Metric definitions matter

Sonar Pro's "citation" definition included any URL-like token. When you compare vendor benchmarks, verify their labeling rules. Two providers can report 80% "coverage" and still differ on actual verifiability.

Epistemic measures detect dangerous behavior

AA-Omniscience-like indices expose confident hallucinations. You can have mid-range FACTS but a negative AA-Omniscience Index, which flags the model as risky for unsupervised answers.

Human-in-the-loop checks are non-negotiable

Automated extractors miss context and misattribute claims. For production trust, add sampling-based human verification and monitor drift over time.
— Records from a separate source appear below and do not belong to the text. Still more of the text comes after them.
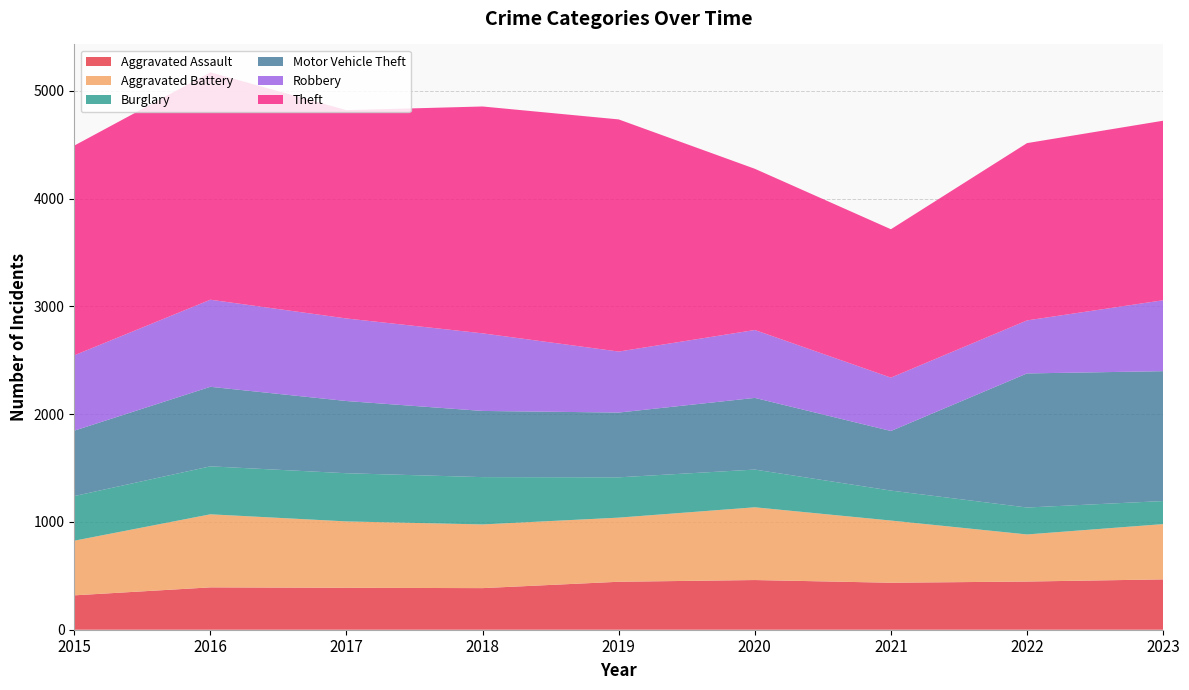

Reading right to left, extract all data points from this chart.

Aggravated Assault: 2023=467	2022=447	2021=436	2020=461	2019=445	2018=386	2017=389	2016=393	2015=319
Aggravated Battery: 2023=513	2022=437	2021=577	2020=675	2019=595	2018=591	2017=616	2016=678	2015=507
Burglary: 2023=214	2022=250	2021=278	2020=350	2019=374	2018=439	2017=447	2016=445	2015=414
Motor Vehicle Theft: 2023=1205	2022=1244	2021=553	2020=665	2019=601	2018=614	2017=670	2016=738	2015=607
Robbery: 2023=658	2022=492	2021=495	2020=630	2019=566	2018=720	2017=766	2016=808	2015=699
Theft: 2023=1666	2022=1645	2021=1377	2020=1496	2019=2154	2018=2105	2017=1933	2016=2110	2015=1946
Run domain-specific stress tests regularly

Models degrade or change behavior with minor version updates. Weekly synthetic stress tests for time-sensitive and multi-hop queries caught regressions sooner than monthly audits.

How your team can replicate a robust LLM evaluation without overconfidence

Below is a practical checklist and a simple protocol you can adopt. Think of this as building a multi-tool rather than wielding a single hammer.

Minimum dataset and tooling

    Sample size: at least 1,000 queries from production logs per evaluation cycle. Annotation team: 3 raters per item for arbitration. Aim for Cohen's kappa > 0.7. Metrics to compute: FACTS (precision), Citation Precision (manual verifiability), and AA-Omniscience (epistemic penalty based on confidence vs verifiable evidence). Statistical checks: bootstrap 95% confidence intervals for each metric and pairwise difference tests.

Step-by-step evaluation protocol

Curate 1,000 queries representing typical and edge-case behavior - include 15% time-sensitive and 15% obscure-source items. For each model: record the full output, any model-provided citations, and model-reported confidence if available. Annotate: three raters independently mark factual correctness and verify each citation per a strict rubric. Compute metrics and confidence intervals. Flag models with citation error rate > 20% or AA-Omniscience Index < 0 for manual review before any rollout. Run adversarial tests monthly and compare deltas to detect drift. Require a pre-deployment check when a vendor changes model versions.

Analogy: treat model evaluation like vehicle inspections. You would not only check top speed; you verify brakes, fuel economy, and emissions. A car that looks fast but has bad brakes is not one you'd put on a highway with passengers. The same applies to models: FACTS is speed, AA-Omniscience is brakes, and Citation Precision is maintenance history.

Finally, be transparent with stakeholders about uncertainty. When vendor dashboards show a single number, ask for the definition, sampling method, and edge-case examples. Conflicting data rarely means someone is lying; more often it means the measurement questions differ. If Sonar Pro counts any URL as a citation and your users https://instaquoteapp.com/gemini-3-1-pro-improved-88-to-50-what-does-that-mean/ need verifiable claims, those two things will never align.

Our 90-day experiment did one practical thing: it stopped us from using a single benchmark as a procurement crutch. We switched to a metric matrix, added sampling-based human verification, and required an AA-Omniscience threshold for production. The result: fewer surprise regressions, clearer vendor conversations, and a concrete policy for model upgrades.